━━ Selected passage
The LS, C, and R factors are found in this study as the causative factors for high soil loss. At the river outlets, the high Dd is not related to high soil loss as the elevation and slope of the region is too low. In many areas of the northern catchment, the slopes are irregular and lead to runoffs into small drainage ways and flow at a velocity sufficient to detach and transport soil particles and thus further the hazard of soil erosion. Gully erosion occurs in the catchment due to highly erodible soils such as Vertisols and Leptosols, and misuse of soil and water resources. The plantation forests, barren lands, croplands, moderately steep and steep slopes, and low Dd areas were very susceptible to gully erosion that has been matched with the generated erosion risk map.
━━━━
Update the stretch of the soil erosion passage from "The LS, C, and" through "erosion risk map." so that "catchment" becomes "watershed".
━━ Exercise data
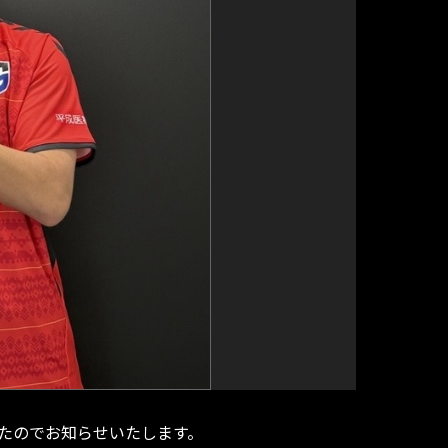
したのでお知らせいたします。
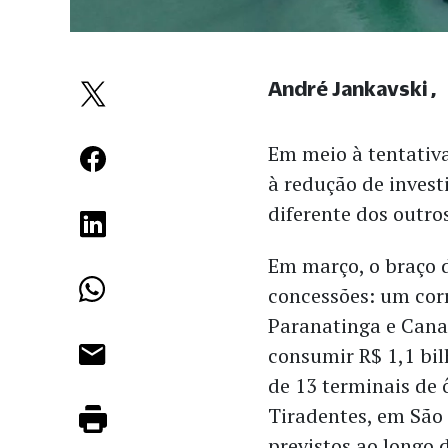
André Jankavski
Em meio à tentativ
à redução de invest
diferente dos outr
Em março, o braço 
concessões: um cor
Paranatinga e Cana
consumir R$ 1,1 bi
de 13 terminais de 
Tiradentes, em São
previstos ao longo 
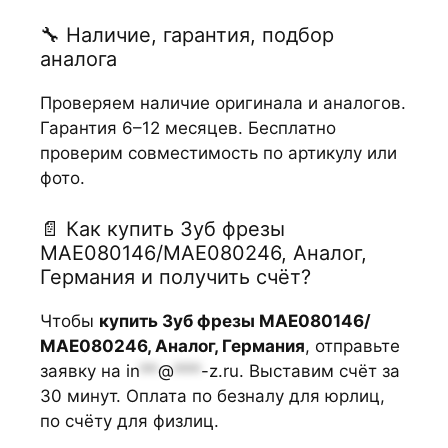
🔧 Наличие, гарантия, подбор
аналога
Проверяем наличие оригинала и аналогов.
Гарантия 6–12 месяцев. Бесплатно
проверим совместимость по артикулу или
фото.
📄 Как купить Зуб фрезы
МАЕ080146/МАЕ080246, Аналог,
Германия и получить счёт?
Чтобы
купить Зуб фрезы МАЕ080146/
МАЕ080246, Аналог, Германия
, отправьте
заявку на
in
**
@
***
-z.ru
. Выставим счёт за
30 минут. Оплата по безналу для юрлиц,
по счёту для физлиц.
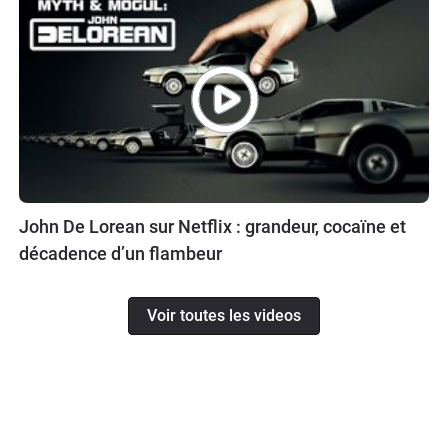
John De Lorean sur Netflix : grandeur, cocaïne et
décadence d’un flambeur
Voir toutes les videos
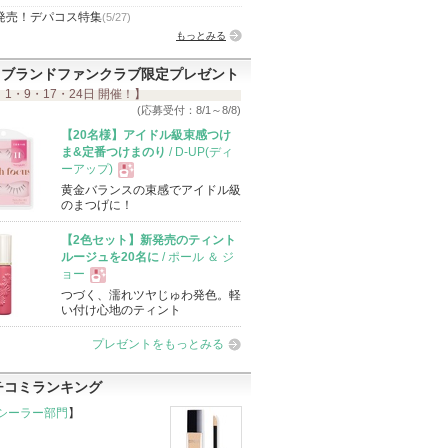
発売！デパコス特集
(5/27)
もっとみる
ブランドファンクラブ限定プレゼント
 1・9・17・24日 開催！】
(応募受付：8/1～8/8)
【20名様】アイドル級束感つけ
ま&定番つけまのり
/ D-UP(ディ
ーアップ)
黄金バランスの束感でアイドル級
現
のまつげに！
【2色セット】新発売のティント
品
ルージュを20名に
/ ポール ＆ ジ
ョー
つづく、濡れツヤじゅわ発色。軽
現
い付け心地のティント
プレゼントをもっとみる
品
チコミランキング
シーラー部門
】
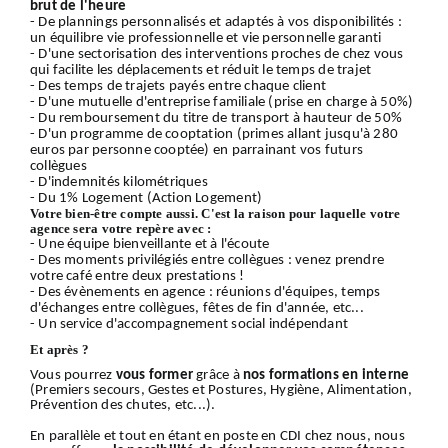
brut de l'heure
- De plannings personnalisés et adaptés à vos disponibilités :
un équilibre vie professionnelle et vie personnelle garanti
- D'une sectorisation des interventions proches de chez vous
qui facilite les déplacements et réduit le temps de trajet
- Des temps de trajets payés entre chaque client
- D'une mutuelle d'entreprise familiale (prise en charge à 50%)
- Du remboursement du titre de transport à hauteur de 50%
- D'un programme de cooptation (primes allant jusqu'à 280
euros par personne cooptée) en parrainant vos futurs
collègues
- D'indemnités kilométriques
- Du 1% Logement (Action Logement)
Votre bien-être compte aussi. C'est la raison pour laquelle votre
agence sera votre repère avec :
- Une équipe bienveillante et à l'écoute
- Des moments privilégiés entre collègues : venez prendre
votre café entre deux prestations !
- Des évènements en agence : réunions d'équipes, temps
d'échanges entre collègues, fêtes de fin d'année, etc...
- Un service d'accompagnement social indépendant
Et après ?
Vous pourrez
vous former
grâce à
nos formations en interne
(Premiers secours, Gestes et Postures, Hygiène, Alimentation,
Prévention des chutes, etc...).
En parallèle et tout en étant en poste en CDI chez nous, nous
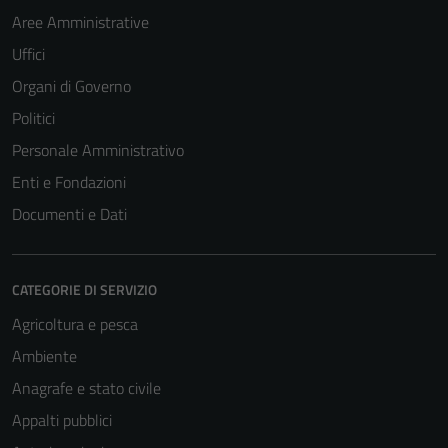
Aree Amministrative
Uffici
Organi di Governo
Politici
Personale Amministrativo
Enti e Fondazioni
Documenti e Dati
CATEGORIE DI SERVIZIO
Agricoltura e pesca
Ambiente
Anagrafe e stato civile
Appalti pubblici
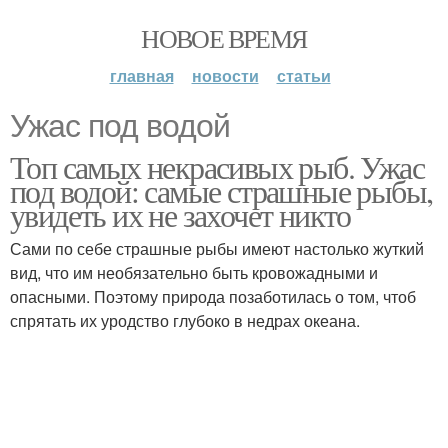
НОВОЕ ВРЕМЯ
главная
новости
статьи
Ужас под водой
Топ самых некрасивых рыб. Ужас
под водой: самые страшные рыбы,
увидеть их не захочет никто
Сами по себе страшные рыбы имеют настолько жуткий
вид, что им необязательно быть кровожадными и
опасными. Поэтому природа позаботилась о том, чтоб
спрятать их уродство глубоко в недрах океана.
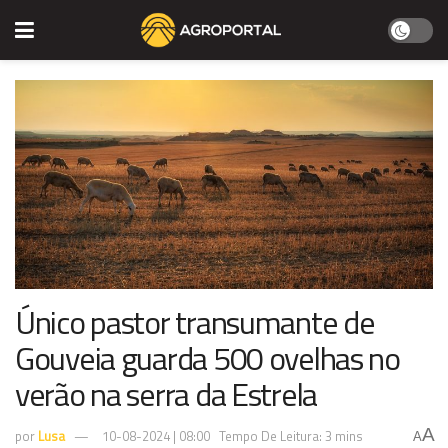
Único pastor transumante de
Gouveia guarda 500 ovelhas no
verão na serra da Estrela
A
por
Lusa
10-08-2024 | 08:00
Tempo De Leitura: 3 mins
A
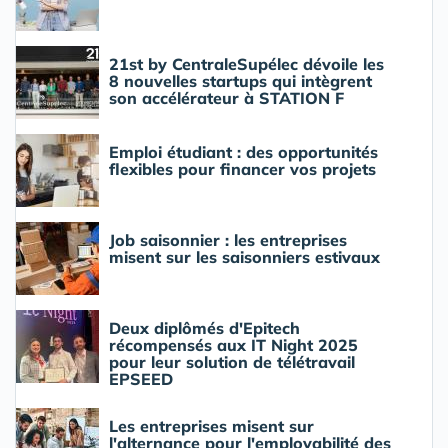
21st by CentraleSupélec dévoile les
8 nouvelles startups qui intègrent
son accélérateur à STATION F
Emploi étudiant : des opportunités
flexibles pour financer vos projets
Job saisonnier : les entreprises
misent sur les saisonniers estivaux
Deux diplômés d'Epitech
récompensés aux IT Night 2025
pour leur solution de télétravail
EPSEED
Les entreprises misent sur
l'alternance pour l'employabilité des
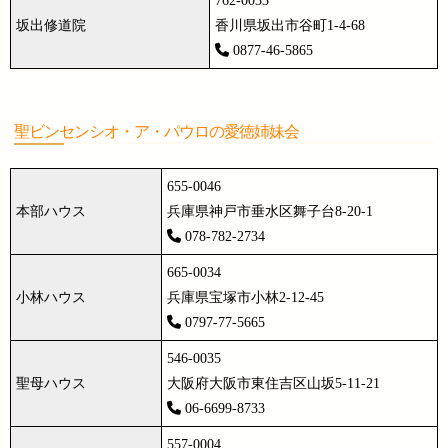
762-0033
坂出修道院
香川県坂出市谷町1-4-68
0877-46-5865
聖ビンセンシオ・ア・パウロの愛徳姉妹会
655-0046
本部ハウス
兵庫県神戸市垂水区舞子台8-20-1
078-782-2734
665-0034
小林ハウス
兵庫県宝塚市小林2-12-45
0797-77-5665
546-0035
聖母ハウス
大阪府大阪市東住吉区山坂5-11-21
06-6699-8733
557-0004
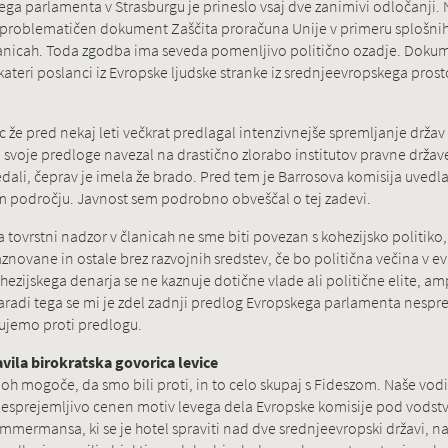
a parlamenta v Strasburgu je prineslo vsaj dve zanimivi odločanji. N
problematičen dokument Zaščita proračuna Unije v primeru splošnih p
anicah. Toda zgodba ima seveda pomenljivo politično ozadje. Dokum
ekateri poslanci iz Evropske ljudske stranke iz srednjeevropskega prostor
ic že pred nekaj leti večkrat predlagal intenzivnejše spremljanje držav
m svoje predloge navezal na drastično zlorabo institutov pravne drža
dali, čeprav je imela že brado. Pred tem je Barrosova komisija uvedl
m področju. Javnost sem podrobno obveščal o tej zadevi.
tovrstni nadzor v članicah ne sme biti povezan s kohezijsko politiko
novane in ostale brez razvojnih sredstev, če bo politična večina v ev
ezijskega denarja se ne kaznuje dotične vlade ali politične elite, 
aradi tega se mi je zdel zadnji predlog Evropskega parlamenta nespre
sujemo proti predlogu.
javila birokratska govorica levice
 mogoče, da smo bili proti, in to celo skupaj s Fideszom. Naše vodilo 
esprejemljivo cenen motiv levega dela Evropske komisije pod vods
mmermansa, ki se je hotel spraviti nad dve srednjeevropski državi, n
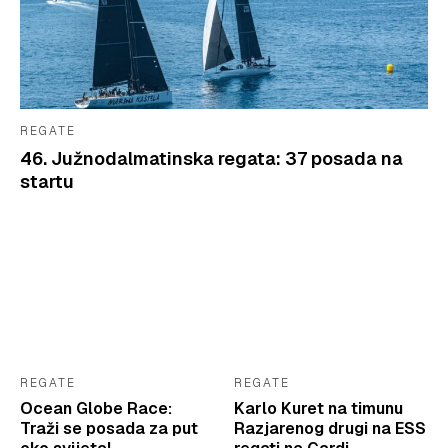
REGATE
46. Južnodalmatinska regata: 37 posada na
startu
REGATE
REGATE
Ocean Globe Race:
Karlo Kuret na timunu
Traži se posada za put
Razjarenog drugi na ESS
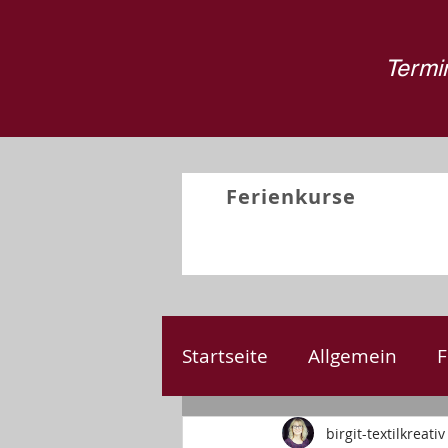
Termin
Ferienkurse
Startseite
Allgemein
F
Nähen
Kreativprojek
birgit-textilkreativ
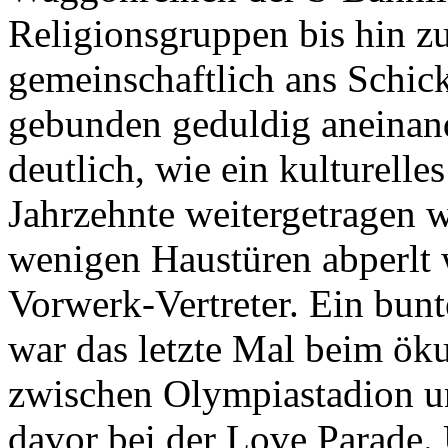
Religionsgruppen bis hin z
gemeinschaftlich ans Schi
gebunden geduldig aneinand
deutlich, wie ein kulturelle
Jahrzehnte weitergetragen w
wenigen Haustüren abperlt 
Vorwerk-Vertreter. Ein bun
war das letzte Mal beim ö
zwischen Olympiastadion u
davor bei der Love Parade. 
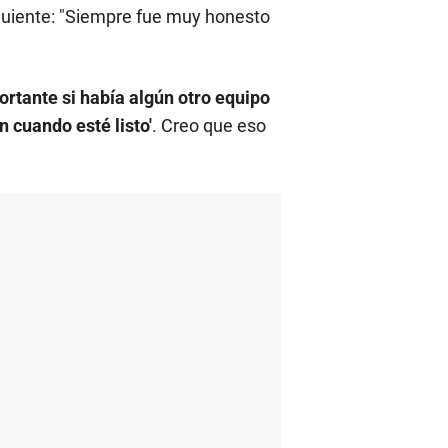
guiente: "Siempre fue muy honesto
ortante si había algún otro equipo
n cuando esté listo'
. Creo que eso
━━━━
Task solution =>
The LS, C, and R factors are found in this study as the causative factors for high soil loss. At the river outlets, the high Dd is not related to high soil loss as the elevation and slope of the region is too low. In many areas of the northern watershed, the slopes are irregular and lead to runoffs into small drainage ways and flow at a velocity sufficient to detach and transport soil particles and thus further the hazard of soil erosion. Gully erosion occurs in the watershed due to highly erodible soils such as Vertisols and Leptosols, and misuse of soil and water resources. The plantation forests, barren lands, croplands, moderately steep and steep slopes, and low Dd areas were very susceptible to gully erosion that has been matched with the generated erosion risk map.